══ Data for review

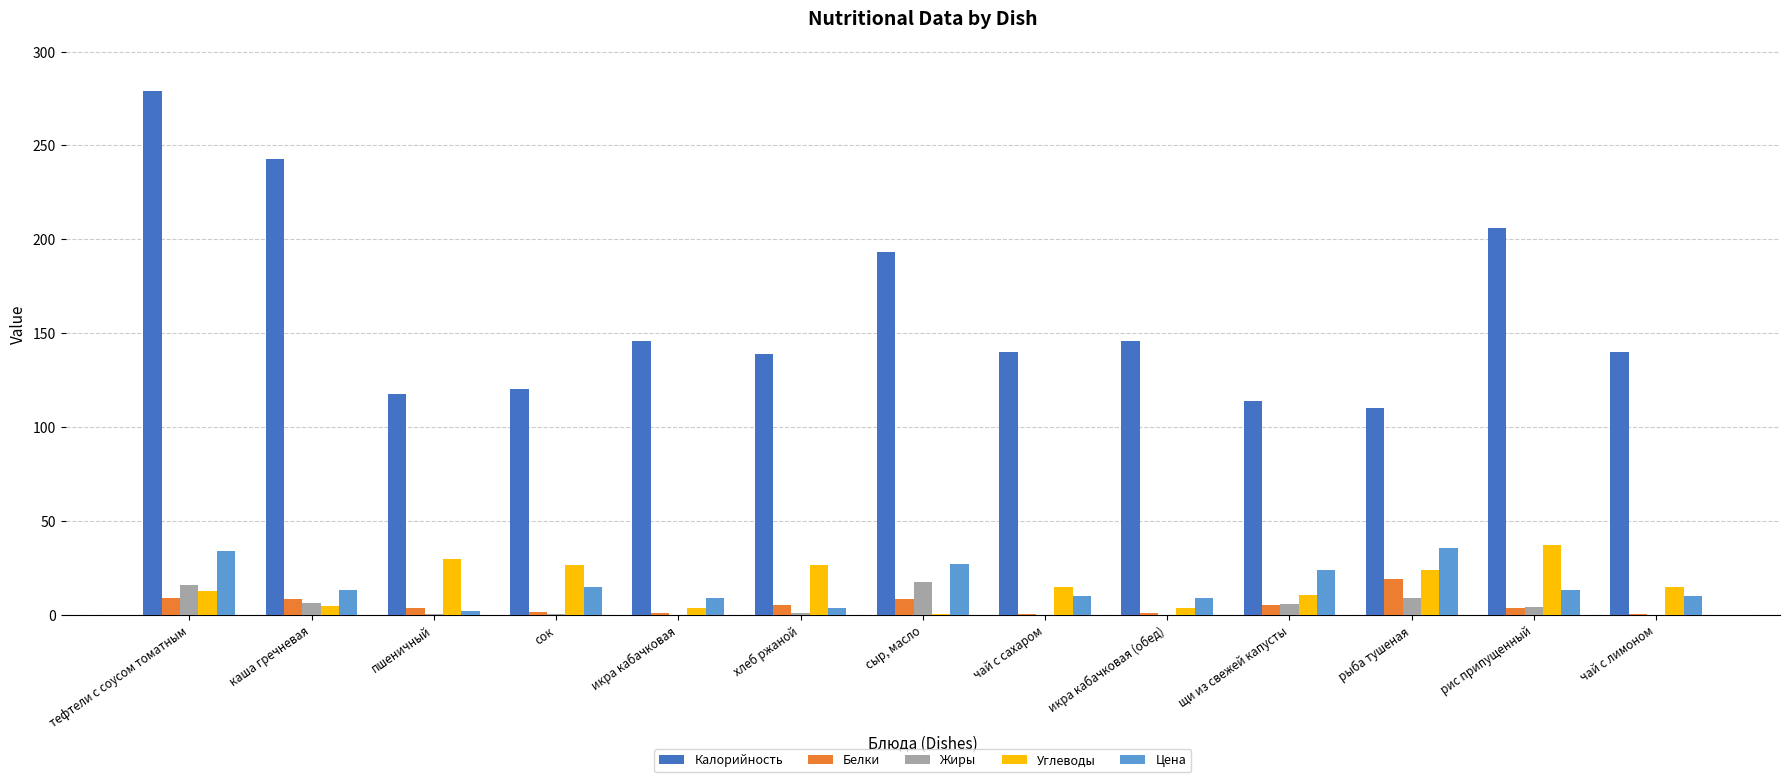

Is the value of Калорийность at сок greater than the value of Жиры at тефтели с соусом томатным?

Yes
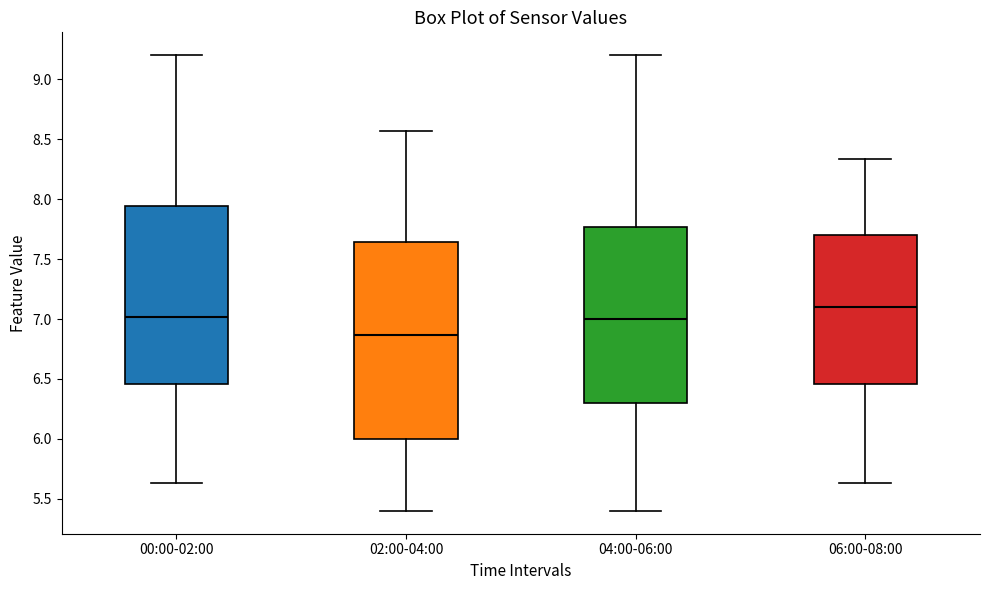

Reading left to right, read every box against the y-axis: the position of its median line, the range the box covers, and the ends of its whiskers. The values are not printed on the chart, so give them approximately, as read against the axis.

00:00-02:00: median 7.00, box 6.45 to 7.95, whiskers 5.65 to 9.20
02:00-04:00: median 6.85, box 6.00 to 7.65, whiskers 5.40 to 8.55
04:00-06:00: median 7.00, box 6.30 to 7.75, whiskers 5.40 to 9.20
06:00-08:00: median 7.10, box 6.45 to 7.70, whiskers 5.65 to 8.35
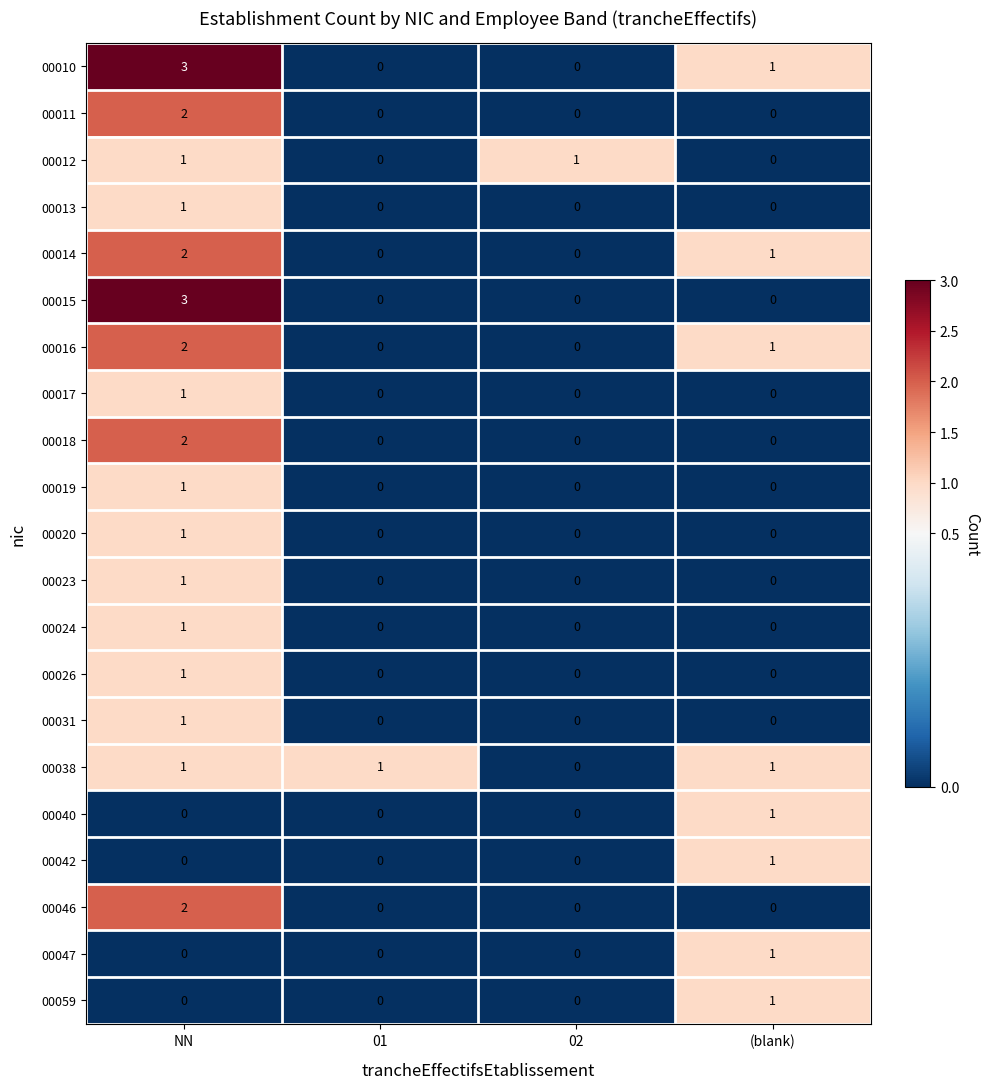

Is it true that 00040 equals 0 at 01?

True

════

### Task to carry out
Pull out every line of the material above that contains the word "whiskers", and reproduce each one unchanged.

### Reply
Reading left to right, read every box against the y-axis: the position of its median line, the range the box covers, and the ends of its whiskers. The values are not printed on the chart, so give them approximately, as read against the axis.
00:00-02:00: median 7.00, box 6.45 to 7.95, whiskers 5.65 to 9.20
02:00-04:00: median 6.85, box 6.00 to 7.65, whiskers 5.40 to 8.55
04:00-06:00: median 7.00, box 6.30 to 7.75, whiskers 5.40 to 9.20
06:00-08:00: median 7.10, box 6.45 to 7.70, whiskers 5.65 to 8.35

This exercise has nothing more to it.